Directive: Echo the lines of the listing word for word, starting at the line that contains "scientific name: Disonycha glabrata" and ending at the line that contains "genus: Cleistesiopsis", including both of those lines.

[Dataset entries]
§ §

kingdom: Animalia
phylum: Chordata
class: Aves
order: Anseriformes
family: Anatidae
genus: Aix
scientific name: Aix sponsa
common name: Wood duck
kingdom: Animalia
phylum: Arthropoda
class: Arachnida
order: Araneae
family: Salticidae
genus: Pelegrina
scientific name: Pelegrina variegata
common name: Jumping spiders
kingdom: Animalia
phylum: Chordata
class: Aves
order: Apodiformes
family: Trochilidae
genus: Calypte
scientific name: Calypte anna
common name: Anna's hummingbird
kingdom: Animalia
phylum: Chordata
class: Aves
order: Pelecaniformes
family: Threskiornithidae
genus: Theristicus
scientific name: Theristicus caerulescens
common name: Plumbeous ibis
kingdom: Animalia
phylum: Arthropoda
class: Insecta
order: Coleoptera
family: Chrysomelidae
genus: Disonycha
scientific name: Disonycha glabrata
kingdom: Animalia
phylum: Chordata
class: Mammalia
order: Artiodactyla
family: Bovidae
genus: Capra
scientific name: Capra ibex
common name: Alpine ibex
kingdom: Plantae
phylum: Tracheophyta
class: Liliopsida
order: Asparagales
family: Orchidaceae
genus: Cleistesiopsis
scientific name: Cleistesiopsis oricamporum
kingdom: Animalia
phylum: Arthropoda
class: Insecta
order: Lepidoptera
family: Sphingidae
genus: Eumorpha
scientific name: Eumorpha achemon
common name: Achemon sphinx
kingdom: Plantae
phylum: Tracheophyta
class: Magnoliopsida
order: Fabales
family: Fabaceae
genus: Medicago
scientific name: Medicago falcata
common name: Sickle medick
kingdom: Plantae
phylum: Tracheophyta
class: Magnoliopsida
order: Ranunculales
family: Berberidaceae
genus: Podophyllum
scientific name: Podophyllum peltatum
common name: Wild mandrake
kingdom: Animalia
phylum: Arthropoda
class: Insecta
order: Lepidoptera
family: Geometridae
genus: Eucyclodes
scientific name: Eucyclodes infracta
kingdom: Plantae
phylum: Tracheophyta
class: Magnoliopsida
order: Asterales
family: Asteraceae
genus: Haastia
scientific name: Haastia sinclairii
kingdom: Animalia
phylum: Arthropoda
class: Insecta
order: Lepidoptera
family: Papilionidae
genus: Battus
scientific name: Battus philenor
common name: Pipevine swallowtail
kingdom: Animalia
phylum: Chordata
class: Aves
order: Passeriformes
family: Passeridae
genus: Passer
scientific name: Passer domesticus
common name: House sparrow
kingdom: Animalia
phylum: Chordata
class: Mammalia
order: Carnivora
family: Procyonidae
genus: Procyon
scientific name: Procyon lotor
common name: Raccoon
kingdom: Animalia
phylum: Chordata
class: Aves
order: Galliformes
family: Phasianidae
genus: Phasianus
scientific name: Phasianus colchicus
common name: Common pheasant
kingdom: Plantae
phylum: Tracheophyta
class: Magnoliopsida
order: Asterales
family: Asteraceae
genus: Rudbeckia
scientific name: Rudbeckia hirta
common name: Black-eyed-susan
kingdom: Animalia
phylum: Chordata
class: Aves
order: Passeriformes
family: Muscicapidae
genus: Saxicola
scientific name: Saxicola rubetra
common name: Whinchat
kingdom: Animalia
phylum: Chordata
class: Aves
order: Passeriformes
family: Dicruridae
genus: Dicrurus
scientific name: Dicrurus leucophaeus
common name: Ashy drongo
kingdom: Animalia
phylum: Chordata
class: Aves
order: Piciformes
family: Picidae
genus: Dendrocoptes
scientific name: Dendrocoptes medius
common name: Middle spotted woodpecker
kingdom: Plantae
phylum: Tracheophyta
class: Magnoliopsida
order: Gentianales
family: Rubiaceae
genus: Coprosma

§ §

Result:
scientific name: Disonycha glabrata
kingdom: Animalia
phylum: Chordata
class: Mammalia
order: Artiodactyla
family: Bovidae
genus: Capra
scientific name: Capra ibex
common name: Alpine ibex
kingdom: Plantae
phylum: Tracheophyta
class: Liliopsida
order: Asparagales
family: Orchidaceae
genus: Cleistesiopsis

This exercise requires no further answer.